“Apple Inc., the most profitable handset vendor, and the wireless unit of AT&T Inc. were sued by a customer [plaintiff, Francis Monticelli of New York] and accused of misleading buyers of iPhones,” David Glovin and Amy Thomson report for Bloomberg News.
“Apple, based in Cupertino, California, and AT&T, the second-largest U.S. mobile-telephone company, misled consumers when they said the iPhone would have ‘multimedia messaging service’ capability, the customer said today in a proposed class-action complaint in U.S. District Court in New York. The feature allows users to send pictures to each others’ phones,” Glovin and Thomson report. “‘MMS functionality was one of the reasons people chose to buy or upgrade’ to an iPhone, and it has become ‘clear that AT&T’s network does not support MMS,’ according to the complaint.”
“‘When and if AT&T upgrades its network, the millions of iPhone purchasers will get what they bargained for in terms of MMS,’ according to the complaint,” Glovin and Thomson report. “‘In the meantime, all the millions of purchasers of the 3G and 3GS iPhones have been deceived and cheated out of what they thought they were purchasing — a cell phone with MMS functionality.”‘
Glovin and Thomson report, “Mark Siegel, an AT&T spokesman, said the company does offer the messaging feature. ‘The plain fact is we’re offering MMS for the iPhone 3G,’ he said in an interview.”

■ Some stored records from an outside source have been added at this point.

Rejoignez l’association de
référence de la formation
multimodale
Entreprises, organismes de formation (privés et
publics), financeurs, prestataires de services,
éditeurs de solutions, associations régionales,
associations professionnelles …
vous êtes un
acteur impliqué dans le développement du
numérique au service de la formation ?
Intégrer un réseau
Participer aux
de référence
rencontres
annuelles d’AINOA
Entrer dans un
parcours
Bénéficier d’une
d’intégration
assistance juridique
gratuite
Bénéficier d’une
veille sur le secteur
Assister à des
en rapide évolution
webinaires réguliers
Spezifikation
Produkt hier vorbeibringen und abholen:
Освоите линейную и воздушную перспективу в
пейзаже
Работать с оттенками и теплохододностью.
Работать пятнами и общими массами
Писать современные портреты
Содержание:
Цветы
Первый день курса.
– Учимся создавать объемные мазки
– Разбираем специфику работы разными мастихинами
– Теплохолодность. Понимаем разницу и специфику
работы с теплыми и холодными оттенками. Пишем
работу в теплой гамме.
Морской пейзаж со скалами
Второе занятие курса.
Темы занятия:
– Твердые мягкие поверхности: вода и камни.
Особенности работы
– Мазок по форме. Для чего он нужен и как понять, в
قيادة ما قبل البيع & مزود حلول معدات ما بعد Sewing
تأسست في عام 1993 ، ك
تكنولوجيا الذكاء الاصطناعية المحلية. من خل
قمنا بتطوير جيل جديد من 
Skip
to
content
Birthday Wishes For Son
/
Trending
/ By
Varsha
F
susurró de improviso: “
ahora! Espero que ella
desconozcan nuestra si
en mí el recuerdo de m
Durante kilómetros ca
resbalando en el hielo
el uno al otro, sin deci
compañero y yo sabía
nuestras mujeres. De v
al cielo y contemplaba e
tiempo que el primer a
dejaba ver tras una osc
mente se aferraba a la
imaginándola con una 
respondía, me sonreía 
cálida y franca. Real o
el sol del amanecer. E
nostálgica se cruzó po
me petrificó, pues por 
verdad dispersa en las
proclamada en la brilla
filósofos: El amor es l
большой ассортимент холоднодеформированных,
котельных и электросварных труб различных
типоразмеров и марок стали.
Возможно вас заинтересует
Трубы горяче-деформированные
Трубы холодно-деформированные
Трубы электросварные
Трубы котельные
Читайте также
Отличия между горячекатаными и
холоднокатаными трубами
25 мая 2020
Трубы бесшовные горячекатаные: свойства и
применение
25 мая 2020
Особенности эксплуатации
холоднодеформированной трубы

MacDailyNews Note: Apple iPhone 3G and 3GS using AT&T Mobility in the U.S. have had MMS capability for months now.
Full article here.
The court filing for Monticelli v. Apple, 09-cv-9505, U.S. District Court, Southern District of New York (Manhattan) is here.
MacDailyNews Take: The judge ought to make an example of these frivolous idiots — the plaintiff and his ambulance chasers — by fining them until it hurts.